TEXT FOR ANALYSIS: Begin

# Cigarette Lighter Stops Working



## lvt (Aug 5, 2008)

I don't smoke so please don't tell me it'sa chance to quit smoking 

So my car's cigarette lighter stops working yesterday, leaving my dashcam useless, first I think it's the camera charger that breaks but when I plug the charger in another car's lighter it works again, can someone please tell me where to look for the exact fuse to check and to replace eventually.

Thanks for any comment, please be as detail as possible because my fuse box's label is gone long ago


----------



## jdg (Aug 27, 2009)

There isn't THAT many fuses in a fuse box ya know. Any particular reason why you could visually check for a single blown fuse. Probably would've taken less time than it did to boot up the PC and enter a new thread...


----------



## lvt (Aug 5, 2008)

jdg said:


> There isn't THAT many fuses in a fuse box ya know. Any particular reason why you could visually check for a single blown fuse. Probably would've taken less time than it did to boot up the PC and enter a new thread...

TEXT FOR ANALYSIS: End

■ **PROBLEM DESCRIPTION**
Please write out the part of the cigarette lighter thread above from "So my car's" up to and including "(Aug 27, 2009)", word for word.

MATERIAL SHOWN: Begin

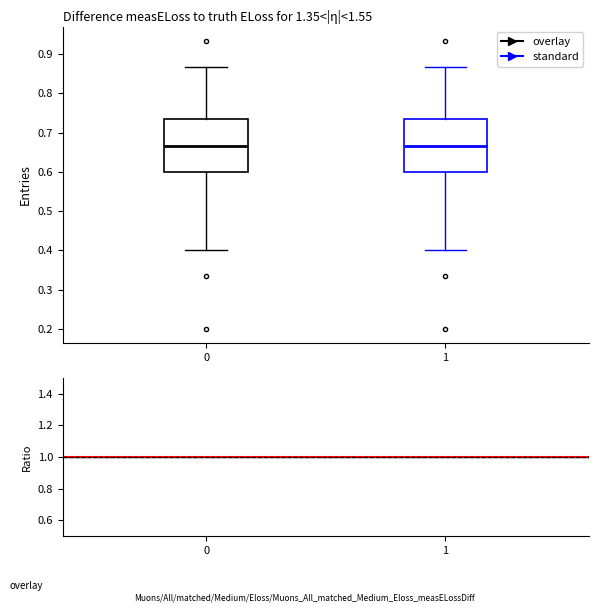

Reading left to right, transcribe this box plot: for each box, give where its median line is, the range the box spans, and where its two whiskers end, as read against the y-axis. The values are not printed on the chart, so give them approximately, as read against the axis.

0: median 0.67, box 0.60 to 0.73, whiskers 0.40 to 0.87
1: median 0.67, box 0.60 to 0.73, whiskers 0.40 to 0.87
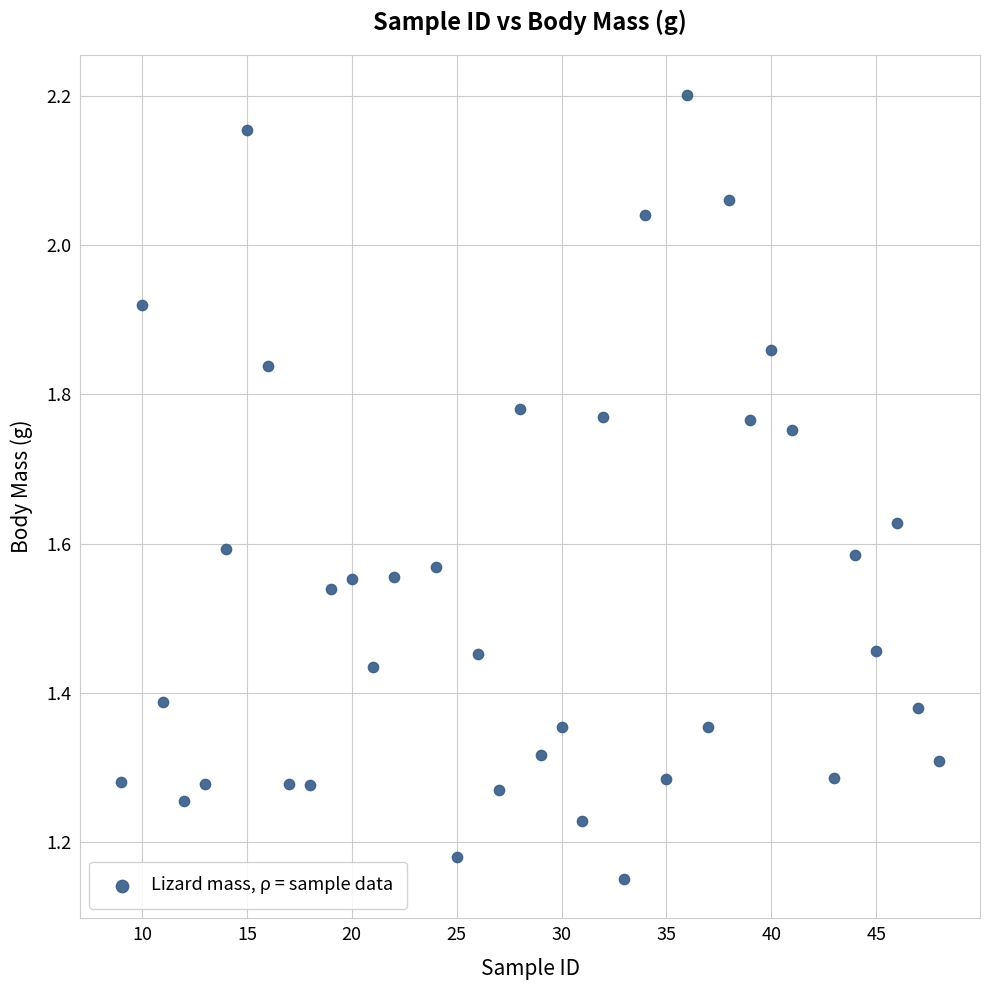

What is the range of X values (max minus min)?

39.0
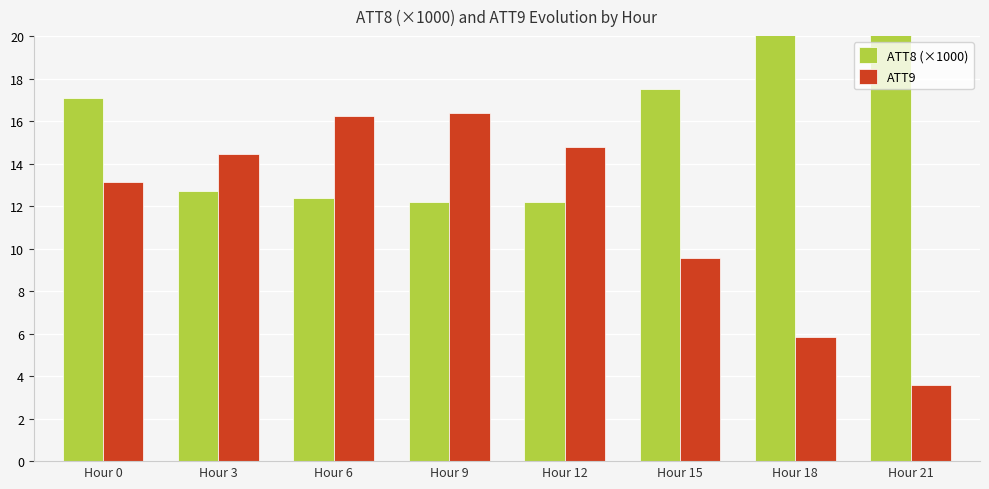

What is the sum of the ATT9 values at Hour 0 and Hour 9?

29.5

MATERIAL SHOWN: End
MATERIAL SHOWN: Begin

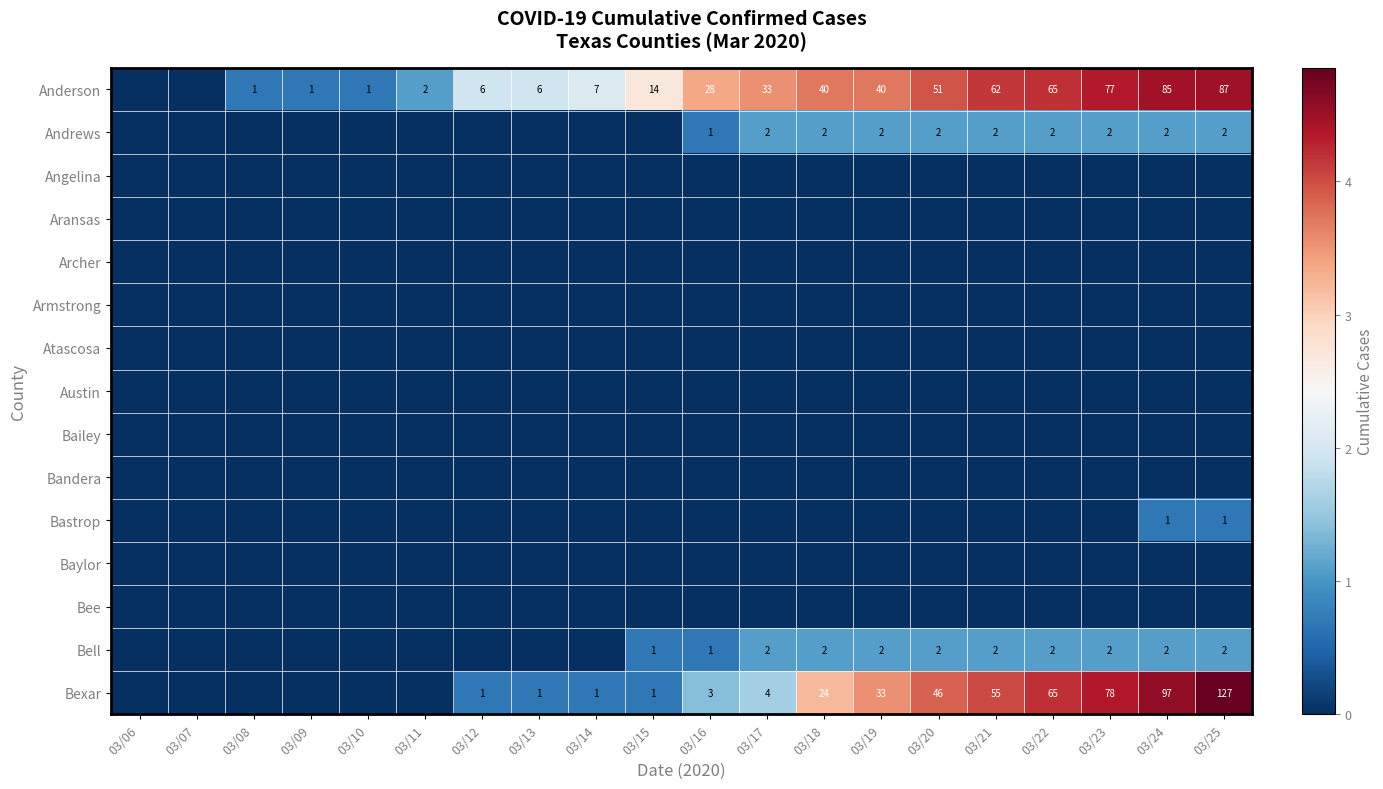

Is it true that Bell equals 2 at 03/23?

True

MATERIAL SHOWN: End

■ **RESPONSE BOX**
So my car's cigarette lighter stops working yesterday, leaving my dashcam useless, first I think it's the camera charger that breaks but when I plug the charger in another car's lighter it works again, can someone please tell me where to look for the exact fuse to check and to replace eventually.

Thanks for any comment, please be as detail as possible because my fuse box's label is gone long ago


----------



## jdg (Aug 27, 2009)